Directions »
Copy each record exactly, word for word.

[Extracted records]

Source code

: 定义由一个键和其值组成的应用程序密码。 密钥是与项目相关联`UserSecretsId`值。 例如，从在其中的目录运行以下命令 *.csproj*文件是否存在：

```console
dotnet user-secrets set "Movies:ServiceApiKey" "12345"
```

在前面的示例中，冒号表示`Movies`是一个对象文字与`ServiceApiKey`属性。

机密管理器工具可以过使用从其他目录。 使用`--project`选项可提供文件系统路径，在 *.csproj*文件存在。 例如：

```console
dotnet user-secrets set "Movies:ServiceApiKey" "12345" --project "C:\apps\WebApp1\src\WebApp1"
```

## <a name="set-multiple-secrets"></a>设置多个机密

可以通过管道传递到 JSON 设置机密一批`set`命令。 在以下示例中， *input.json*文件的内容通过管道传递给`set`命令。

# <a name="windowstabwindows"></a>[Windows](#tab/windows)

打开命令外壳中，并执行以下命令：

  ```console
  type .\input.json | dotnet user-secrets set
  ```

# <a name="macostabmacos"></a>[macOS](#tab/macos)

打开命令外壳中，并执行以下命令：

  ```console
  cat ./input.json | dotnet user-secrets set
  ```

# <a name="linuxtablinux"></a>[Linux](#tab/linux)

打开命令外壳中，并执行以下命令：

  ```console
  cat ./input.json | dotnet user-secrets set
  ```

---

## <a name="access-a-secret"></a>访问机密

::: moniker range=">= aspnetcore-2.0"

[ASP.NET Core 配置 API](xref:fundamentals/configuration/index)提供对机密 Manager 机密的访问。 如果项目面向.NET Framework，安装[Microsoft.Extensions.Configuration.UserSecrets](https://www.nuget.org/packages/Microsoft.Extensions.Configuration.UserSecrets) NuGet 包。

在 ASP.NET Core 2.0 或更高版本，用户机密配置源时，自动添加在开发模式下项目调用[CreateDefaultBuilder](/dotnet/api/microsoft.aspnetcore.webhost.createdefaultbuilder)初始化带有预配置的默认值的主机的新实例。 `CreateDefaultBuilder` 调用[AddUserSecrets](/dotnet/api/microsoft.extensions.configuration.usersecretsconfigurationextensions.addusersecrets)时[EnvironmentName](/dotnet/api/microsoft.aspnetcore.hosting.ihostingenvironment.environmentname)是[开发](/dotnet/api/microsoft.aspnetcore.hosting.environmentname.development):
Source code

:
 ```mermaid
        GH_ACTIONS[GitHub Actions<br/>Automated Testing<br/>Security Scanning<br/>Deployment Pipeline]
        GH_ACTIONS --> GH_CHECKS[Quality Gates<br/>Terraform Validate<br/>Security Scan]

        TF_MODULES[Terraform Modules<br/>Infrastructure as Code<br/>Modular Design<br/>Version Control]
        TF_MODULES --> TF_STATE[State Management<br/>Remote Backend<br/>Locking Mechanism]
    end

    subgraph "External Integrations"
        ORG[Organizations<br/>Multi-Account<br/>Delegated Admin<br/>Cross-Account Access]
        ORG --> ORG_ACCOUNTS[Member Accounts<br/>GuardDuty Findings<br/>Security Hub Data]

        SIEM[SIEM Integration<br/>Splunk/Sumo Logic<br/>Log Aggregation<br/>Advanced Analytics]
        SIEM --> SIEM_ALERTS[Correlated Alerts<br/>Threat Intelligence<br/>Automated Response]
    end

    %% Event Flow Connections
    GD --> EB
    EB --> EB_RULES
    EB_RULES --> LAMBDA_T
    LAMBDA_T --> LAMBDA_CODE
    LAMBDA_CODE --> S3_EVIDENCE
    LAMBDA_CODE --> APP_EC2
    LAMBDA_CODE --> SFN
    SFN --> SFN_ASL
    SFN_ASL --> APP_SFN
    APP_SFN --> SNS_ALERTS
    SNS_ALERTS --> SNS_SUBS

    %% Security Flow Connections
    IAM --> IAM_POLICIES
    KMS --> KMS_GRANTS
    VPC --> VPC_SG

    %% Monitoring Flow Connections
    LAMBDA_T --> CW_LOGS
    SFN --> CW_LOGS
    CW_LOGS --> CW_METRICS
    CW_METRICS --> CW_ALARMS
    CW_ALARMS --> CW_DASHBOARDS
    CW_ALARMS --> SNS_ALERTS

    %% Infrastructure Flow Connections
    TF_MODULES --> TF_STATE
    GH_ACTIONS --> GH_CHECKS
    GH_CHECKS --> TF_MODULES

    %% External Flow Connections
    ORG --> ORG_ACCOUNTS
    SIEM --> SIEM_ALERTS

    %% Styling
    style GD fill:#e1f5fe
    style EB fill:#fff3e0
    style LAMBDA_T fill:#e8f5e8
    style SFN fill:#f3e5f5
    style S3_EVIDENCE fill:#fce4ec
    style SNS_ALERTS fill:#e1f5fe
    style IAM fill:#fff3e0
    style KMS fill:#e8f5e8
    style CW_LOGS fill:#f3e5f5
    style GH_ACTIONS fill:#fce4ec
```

Solution to the exercise »
Source code

: 定义由一个键和其值组成的应用程序密码。 密钥是与项目相关联`UserSecretsId`值。 例如，从在其中的目录运行以下命令 *.csproj*文件是否存在：

```console
dotnet user-secrets set "Movies:ServiceApiKey" "12345"
```

在前面的示例中，冒号表示`Movies`是一个对象文字与`ServiceApiKey`属性。

机密管理器工具可以过使用从其他目录。 使用`--project`选项可提供文件系统路径，在 *.csproj*文件存在。 例如：

```console
dotnet user-secrets set "Movies:ServiceApiKey" "12345" --project "C:\apps\WebApp1\src\WebApp1"
```

## <a name="set-multiple-secrets"></a>设置多个机密

可以通过管道传递到 JSON 设置机密一批`set`命令。 在以下示例中， *input.json*文件的内容通过管道传递给`set`命令。

# <a name="windowstabwindows"></a>[Windows](#tab/windows)

打开命令外壳中，并执行以下命令：

  ```console
  type .\input.json | dotnet user-secrets set
  ```

# <a name="macostabmacos"></a>[macOS](#tab/macos)

打开命令外壳中，并执行以下命令：

  ```console
  cat ./input.json | dotnet user-secrets set
  ```

# <a name="linuxtablinux"></a>[Linux](#tab/linux)

打开命令外壳中，并执行以下命令：

  ```console
  cat ./input.json | dotnet user-secrets set
  ```

---

## <a name="access-a-secret"></a>访问机密

::: moniker range=">= aspnetcore-2.0"

[ASP.NET Core 配置 API](xref:fundamentals/configuration/index)提供对机密 Manager 机密的访问。 如果项目面向.NET Framework，安装[Microsoft.Extensions.Configuration.UserSecrets](https://www.nuget.org/packages/Microsoft.Extensions.Configuration.UserSecrets) NuGet 包。

在 ASP.NET Core 2.0 或更高版本，用户机密配置源时，自动添加在开发模式下项目调用[CreateDefaultBuilder](/dotnet/api/microsoft.aspnetcore.webhost.createdefaultbuilder)初始化带有预配置的默认值的主机的新实例。 `CreateDefaultBuilder` 调用[AddUserSecrets](/dotnet/api/microsoft.extensions.configuration.usersecretsconfigurationextensions.addusersecrets)时[EnvironmentName](/dotnet/api/microsoft.aspnetcore.hosting.ihostingenvironment.environmentname)是[开发](/dotnet/api/microsoft.aspnetcore.hosting.environmentname.development):
Source code

:
 ```mermaid
        GH_ACTIONS[GitHub Actions<br/>Automated Testing<br/>Security Scanning<br/>Deployment Pipeline]
        GH_ACTIONS --> GH_CHECKS[Quality Gates<br/>Terraform Validate<br/>Security Scan]

        TF_MODULES[Terraform Modules<br/>Infrastructure as Code<br/>Modular Design<br/>Version Control]
        TF_MODULES --> TF_STATE[State Management<br/>Remote Backend<br/>Locking Mechanism]
    end

    subgraph "External Integrations"
        ORG[Organizations<br/>Multi-Account<br/>Delegated Admin<br/>Cross-Account Access]
        ORG --> ORG_ACCOUNTS[Member Accounts<br/>GuardDuty Findings<br/>Security Hub Data]

        SIEM[SIEM Integration<br/>Splunk/Sumo Logic<br/>Log Aggregation<br/>Advanced Analytics]
        SIEM --> SIEM_ALERTS[Correlated Alerts<br/>Threat Intelligence<br/>Automated Response]
    end

    %% Event Flow Connections
    GD --> EB
    EB --> EB_RULES
    EB_RULES --> LAMBDA_T
    LAMBDA_T --> LAMBDA_CODE
    LAMBDA_CODE --> S3_EVIDENCE
    LAMBDA_CODE --> APP_EC2
    LAMBDA_CODE --> SFN
    SFN --> SFN_ASL
    SFN_ASL --> APP_SFN
    APP_SFN --> SNS_ALERTS
    SNS_ALERTS --> SNS_SUBS

    %% Security Flow Connections
    IAM --> IAM_POLICIES
    KMS --> KMS_GRANTS
    VPC --> VPC_SG

    %% Monitoring Flow Connections
    LAMBDA_T --> CW_LOGS
    SFN --> CW_LOGS
    CW_LOGS --> CW_METRICS
    CW_METRICS --> CW_ALARMS
    CW_ALARMS --> CW_DASHBOARDS
    CW_ALARMS --> SNS_ALERTS

    %% Infrastructure Flow Connections
    TF_MODULES --> TF_STATE
    GH_ACTIONS --> GH_CHECKS
    GH_CHECKS --> TF_MODULES

    %% External Flow Connections
    ORG --> ORG_ACCOUNTS
    SIEM --> SIEM_ALERTS

    %% Styling
    style GD fill:#e1f5fe
    style EB fill:#fff3e0
    style LAMBDA_T fill:#e8f5e8
    style SFN fill:#f3e5f5
    style S3_EVIDENCE fill:#fce4ec
    style SNS_ALERTS fill:#e1f5fe
    style IAM fill:#fff3e0
    style KMS fill:#e8f5e8
    style CW_LOGS fill:#f3e5f5
    style GH_ACTIONS fill:#fce4ec
```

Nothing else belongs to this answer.